7. “I’m the Victim.” Some people resent the fact that others have “judged” them as having faults and sins that need to be corrected. Regardless of the manner in which they have been approached (lovingly or harshly), they respond by making themselves out to be a victim. In their mind, the other person has “sinned” in that they have pried into their personal life, bringing this matter up, and putting them in the position of defending themselves. This defensive response is often used when Christians are asked about questionable pictures and posts found on social media websites.

The Bible tells us that those who sin are to “be blamed” (Galatians 2:11). Those who have sinned are not the victims of a witch hunt. They are in spiritual danger and need to be confronted and rescued (Jude 22-23).

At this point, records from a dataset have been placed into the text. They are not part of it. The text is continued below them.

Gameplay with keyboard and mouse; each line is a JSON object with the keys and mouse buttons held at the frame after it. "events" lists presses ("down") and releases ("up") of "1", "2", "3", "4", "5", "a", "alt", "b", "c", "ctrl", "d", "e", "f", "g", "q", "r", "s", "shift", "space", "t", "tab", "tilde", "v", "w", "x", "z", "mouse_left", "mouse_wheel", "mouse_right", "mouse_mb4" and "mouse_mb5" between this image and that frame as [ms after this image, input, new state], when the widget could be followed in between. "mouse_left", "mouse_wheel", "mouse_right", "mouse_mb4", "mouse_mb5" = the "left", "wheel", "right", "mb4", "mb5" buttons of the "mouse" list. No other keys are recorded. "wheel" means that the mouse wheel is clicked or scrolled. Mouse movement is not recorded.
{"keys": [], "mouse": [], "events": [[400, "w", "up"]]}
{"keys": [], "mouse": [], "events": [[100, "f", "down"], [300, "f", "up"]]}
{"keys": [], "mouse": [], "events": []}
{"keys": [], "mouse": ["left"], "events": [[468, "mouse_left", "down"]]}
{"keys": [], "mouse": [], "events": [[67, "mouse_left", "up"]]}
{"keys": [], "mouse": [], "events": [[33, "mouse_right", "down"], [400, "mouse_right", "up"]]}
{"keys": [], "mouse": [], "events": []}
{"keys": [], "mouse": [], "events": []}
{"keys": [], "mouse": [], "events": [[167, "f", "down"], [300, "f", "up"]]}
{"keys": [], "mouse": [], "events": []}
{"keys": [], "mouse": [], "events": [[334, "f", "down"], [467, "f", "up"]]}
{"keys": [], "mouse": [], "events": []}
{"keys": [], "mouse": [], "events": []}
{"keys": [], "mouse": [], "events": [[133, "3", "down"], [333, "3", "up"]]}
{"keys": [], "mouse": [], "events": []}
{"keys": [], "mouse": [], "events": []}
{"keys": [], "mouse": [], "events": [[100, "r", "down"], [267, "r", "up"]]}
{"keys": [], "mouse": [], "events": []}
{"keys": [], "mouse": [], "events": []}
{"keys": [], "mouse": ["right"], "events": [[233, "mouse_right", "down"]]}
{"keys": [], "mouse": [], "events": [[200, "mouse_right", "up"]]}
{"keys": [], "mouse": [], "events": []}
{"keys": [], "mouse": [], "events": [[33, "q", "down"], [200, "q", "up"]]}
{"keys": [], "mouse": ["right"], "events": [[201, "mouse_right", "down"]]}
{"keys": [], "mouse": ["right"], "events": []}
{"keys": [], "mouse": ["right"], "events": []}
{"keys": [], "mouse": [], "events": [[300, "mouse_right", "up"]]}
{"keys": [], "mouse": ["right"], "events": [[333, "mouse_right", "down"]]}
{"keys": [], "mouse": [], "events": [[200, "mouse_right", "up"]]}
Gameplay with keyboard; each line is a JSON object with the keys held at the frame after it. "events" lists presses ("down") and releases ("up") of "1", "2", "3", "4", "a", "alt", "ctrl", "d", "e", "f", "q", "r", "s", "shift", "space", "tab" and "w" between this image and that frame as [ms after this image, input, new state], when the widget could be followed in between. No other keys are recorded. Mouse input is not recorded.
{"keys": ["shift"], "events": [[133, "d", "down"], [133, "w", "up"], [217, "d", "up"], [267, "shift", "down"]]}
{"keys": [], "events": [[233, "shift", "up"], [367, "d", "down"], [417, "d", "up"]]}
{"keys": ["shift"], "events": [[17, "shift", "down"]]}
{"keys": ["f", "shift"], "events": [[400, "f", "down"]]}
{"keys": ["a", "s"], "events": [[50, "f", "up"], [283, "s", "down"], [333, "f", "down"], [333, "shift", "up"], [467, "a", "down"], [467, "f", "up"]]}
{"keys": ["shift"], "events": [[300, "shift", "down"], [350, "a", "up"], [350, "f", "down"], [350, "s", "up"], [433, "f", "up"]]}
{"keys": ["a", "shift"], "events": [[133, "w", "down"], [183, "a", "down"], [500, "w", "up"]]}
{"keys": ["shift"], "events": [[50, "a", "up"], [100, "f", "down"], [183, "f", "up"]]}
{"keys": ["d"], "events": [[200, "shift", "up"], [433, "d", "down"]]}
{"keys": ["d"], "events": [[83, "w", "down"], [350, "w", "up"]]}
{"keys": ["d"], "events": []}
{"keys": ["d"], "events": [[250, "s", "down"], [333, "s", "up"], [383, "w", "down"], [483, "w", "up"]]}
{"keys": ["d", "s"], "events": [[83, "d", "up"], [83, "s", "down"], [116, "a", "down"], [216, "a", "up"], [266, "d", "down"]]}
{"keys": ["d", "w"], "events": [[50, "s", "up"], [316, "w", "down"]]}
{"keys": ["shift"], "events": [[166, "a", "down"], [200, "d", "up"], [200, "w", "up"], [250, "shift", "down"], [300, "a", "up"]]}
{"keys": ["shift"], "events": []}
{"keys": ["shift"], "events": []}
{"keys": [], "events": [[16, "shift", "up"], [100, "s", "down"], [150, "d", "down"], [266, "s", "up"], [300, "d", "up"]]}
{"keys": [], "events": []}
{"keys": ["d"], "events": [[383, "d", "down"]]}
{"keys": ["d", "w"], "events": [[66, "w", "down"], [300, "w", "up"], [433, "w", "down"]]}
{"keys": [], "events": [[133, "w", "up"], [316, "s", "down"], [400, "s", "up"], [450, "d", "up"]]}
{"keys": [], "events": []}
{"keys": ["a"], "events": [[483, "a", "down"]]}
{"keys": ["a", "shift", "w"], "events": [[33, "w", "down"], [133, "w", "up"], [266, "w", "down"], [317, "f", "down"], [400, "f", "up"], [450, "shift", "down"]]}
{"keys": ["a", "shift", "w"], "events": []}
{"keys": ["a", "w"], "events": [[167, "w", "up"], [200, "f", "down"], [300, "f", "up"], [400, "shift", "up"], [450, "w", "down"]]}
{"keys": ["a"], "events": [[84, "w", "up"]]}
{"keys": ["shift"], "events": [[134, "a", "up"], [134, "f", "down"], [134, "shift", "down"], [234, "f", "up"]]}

8. “I’ll Deal With It Later.” Some know that they are not right with God, but they apparently believe that they have all the time in the world in which to make things right. They may argue that God is a patient God, and that they can make it right when they are old and through enjoying life.

God is a patient God, but His patience should motivate us to repent, not to continue in sin. “The Lord is not slack concerning His promise, as some count slackness, but is longsuffering toward us, not willing that any should perish but that all should come to repentance” (2 Peter 3:9). “Or do you despise the riches of His goodness, forbearance, and longsuffering, not knowing that the goodness of God leads you to repentance?” (Romans 2:4). Man should not toy with God’s goodness and patience, for His patience does know an end.

The reality is that “later” may never come. Paul confronted Felix with his need for forgiveness, but Felix responded, “Go away for now; when I have a convenient time I will call for you” (Acts 24:25). As far as we know, that convenient time never came. We may have intentions of making things right with the Lord, but life sometimes takes an unexpected turn. Events can transpire which will dampen our interest in spiritual matters, and, of course, death can occur at any moment. We need to deal with our sins now, while we have opportunity, before our eternal fate is sealed.

Conclusion. The last thing the devil wants us to do is to deal honestly with the sin in our life. As long as we are avoiding our sin (by denying it or attempting to excuse it), we will remain separated from fellowship with God and our souls will be in jeopardy.

No one likes having their sins pointed out. Our pride makes it easy to be tempted to defend ourselves in such situations. However, we must rise above this temptation and always be willing to deal honestly with the sin that is in our life.